(Beginning of Extracted records)

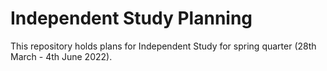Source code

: 
<!-- README.md is generated from README.Rmd. Please edit that file -->

# Independent Study Planning

This repository holds plans for Independent Study for spring quarter
(28th March - 4th June 2022).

(End of Extracted records)

Exercise requirements: Rewrite the records as a Markdown table with the columns "Row" and "Line text," one row per line and no rows for blank lines. Begin at the line containing "This repository holds" and continue through the end of the records.

Exercise result:
| Row | Line text |
|---|---|
| 1 | This repository holds plans for Independent Study for spring quarter |
| 2 | (28th March - 4th June 2022). |